JERUSALEM: It is nearly midnight when Tova Saul, an Orthodox Jew, approaches the Muslim quarter of Jerusalem’s Old City, carrying two large cases and a variety of contraptions.
Within an hour, a row will have started that will see four people, including Saul, dragged to a police station. But for now she is searching for cats.
For more than two decades she has fed and cared for hundreds of cats, earning the informal title of the walled Old City’s “cat lady.”
It is not a nickname she likes.
“When people refer to me as the cat lady, they are actually defining everybody else as people who won’t lift a finger to help an animal in need. So really it’s an insult to the human race,” she said.
In much of the Mediterranean basin, where winters are mild and open piles of rubbish plentiful, stray cats are ubiquitous.
The labyrinthine Old City, nearly a square kilometer and home to some of the holiest sites in Christianity, Islam and Judaism, also hosts hundreds, perhaps thousands of alley cats.
Across Jerusalem there are more than 100,000 strays, the municipality estimates, with only a limited government plan to deal with the problems they pose.
But there is Saul and a few other volunteers.
Saul, who is unmarried, came to Israel in the 1980s from the US and has been caring for animals ever since.
Since she started counting properly in 2009 she has caught and had spayed over 600 cats, while feeding thousands more.
“Six hundred and twenty cats having kittens — they can have kittens two or three times a year, each cat having three or four kittens at a time,” she said.
“Most of those kittens die after a lot of suffering and literally hundreds of people walking past them, watching them go blind, watching them crying for their mothers, watching them being eaten alive by fleas.”
Last year, she says she spent $15,000 of her own money on the cats, receiving back just $7,000 in donations.
The rest of her time, Saul, who is in her fifties, with curly brown hair and loose fitting clothes, is a tour guide and Airbnb host.
The municipality used to poison strays but that program was scrapped more than a decade ago, said Assaf Brill, head of the city’s veterinary service.
Numbers have since multiplied and budgets remain tight.
“Jerusalem has a very poor population and the budget is needed for a lot of things,” he said.
They rely on volunteers and Saul is one of the city’s most active — working in areas many Jewish people are unwilling to visit.
She started in the Old City’s Jewish Quarter, where she lives in a two-bedroom flat currently filled with five cats and six kittens.
She feeds them out of a frying pan, while the spare room where a sick feline is quarantined has been closed off.
Within a few years she has trapped and had spayed all the female cats in the Jewish Quarter.
AFP accompanied Saul on a mission in the Muslim Quarter on an average Wednesday night.
The area, with lanes too narrow for cars and flanked by small stalls, still holds fear for many Jews.
Israeli police, seen as occupiers by Palestinian residents and international law, are regularly attacked.

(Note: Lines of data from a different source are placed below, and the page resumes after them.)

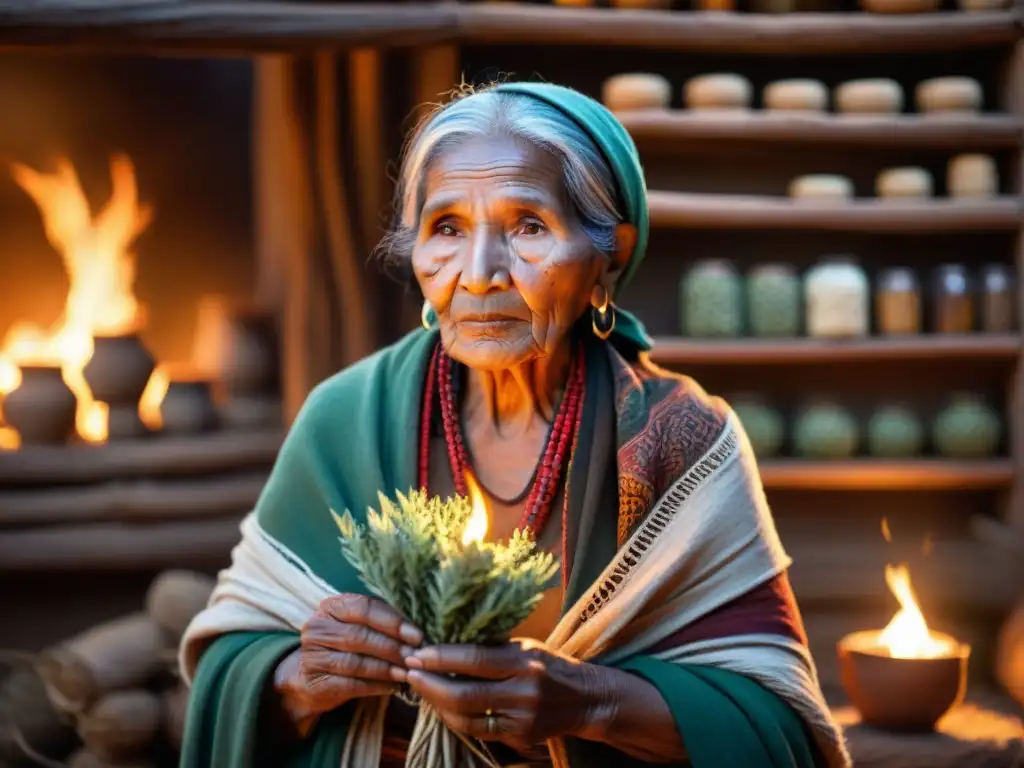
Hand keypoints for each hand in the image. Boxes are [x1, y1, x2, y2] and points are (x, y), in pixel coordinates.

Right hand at [274, 594, 422, 733]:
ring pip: (356, 662)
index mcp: (332, 606)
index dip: (392, 622)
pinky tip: (393, 687)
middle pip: (360, 636)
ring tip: (407, 674)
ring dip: (386, 669)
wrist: (311, 677)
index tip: (417, 636)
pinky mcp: (315, 682)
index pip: (364, 608)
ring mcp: (312, 656)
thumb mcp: (361, 626)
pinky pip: (350, 685)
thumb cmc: (346, 646)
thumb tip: (418, 636)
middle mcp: (318, 627)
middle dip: (392, 648)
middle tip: (415, 658)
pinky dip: (376, 686)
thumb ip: (385, 623)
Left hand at [404, 639, 605, 753]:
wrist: (584, 698)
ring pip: (466, 718)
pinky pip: (478, 731)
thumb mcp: (524, 646)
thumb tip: (445, 642)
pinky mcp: (519, 737)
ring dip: (437, 704)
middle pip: (464, 694)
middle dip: (430, 685)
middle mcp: (523, 690)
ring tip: (420, 689)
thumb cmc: (548, 663)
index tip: (417, 653)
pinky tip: (442, 706)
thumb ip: (490, 648)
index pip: (474, 659)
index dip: (441, 658)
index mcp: (523, 660)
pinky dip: (455, 719)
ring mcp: (521, 718)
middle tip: (409, 673)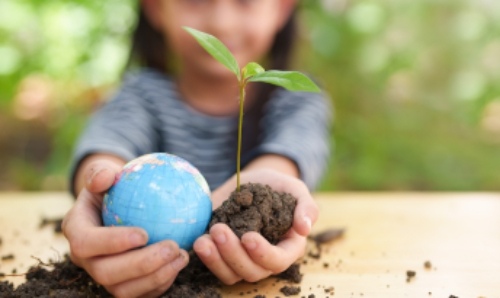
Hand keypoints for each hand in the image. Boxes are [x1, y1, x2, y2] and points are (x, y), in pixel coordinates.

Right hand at [62, 162, 188, 297]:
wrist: (119, 207)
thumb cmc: (114, 187)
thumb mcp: (105, 173)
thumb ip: (101, 172)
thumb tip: (106, 176)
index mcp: (77, 232)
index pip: (86, 243)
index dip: (112, 243)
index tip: (144, 233)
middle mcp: (87, 260)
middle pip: (106, 274)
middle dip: (141, 265)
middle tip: (172, 247)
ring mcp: (104, 277)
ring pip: (124, 290)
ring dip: (156, 277)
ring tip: (182, 256)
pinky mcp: (124, 286)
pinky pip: (141, 294)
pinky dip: (161, 284)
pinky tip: (180, 264)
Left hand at [192, 168, 317, 283]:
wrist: (249, 181)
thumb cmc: (275, 186)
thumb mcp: (293, 188)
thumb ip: (306, 206)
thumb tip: (304, 228)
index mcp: (287, 247)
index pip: (279, 261)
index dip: (264, 253)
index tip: (248, 236)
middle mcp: (264, 259)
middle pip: (252, 271)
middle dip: (234, 254)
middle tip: (219, 229)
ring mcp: (242, 259)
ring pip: (231, 274)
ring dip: (216, 259)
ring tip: (203, 240)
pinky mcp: (222, 255)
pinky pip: (215, 266)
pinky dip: (206, 258)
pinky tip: (198, 240)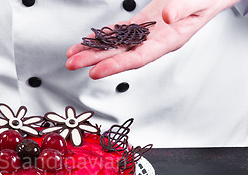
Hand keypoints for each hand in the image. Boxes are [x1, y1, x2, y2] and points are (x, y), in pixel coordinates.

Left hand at [66, 0, 239, 78]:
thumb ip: (183, 9)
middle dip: (94, 60)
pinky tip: (88, 40)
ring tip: (72, 55)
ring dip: (93, 51)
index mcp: (169, 41)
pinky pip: (118, 33)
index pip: (137, 59)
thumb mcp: (199, 1)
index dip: (115, 66)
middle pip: (119, 55)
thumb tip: (167, 16)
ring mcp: (146, 35)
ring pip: (115, 45)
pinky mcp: (142, 24)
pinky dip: (102, 37)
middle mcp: (154, 42)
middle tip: (72, 64)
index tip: (95, 71)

There have also been attacks, some deadly, on Jewish civilians.
As an Israeli American who speaks only one phrase of badly pronounced Arabic, “Allah and Mohammed want big strong men to be nice to animals,” she admits to concerns.
“There have been a few times where they (Palestinians) have said: ‘What are you doing?’ And I explain to them and they look at me and they have these big brown eyes, these beautiful eyes, and they say: ‘Wow, thank you. You have a good heart.’“
She usually likes to work between one and five in the morning when the streets are deserted, but this night starts a little earlier.
She spies a cat outside the gate she hasn’t seen before and traps it — it will be taken to the city vet in the morning.
Then she enters the Old City and sets up her baited traps. A cat is about to enter when a group of Palestinian youths arrive, startling it. After some terse words they move on.
Within minutes, three ultra-Orthodox Jewish men stop and stand by the trap.
Saul says very religious people of all faiths often have little experience of animals.
She asks them, politely at first, to move on but they refuse. Within a few minutes the scene escalates.
“The Nazis behaved exactly like that,” one man says. “Hitler kissed his dog at the same time as sending people to the crematorium.”
Saul is incandescent. “A Jew calling another Jew a Nazi?” she shouts.
She throws hummus at the man, splattering his back. Police arrive and all four are taken to the station.
After half-hearted apologies, they are released without charges, but by now it is nearly 2:30 a.m.
Saul heads back to the car to grab her traps. For Jerusalem’s cat lady, the night is just getting started.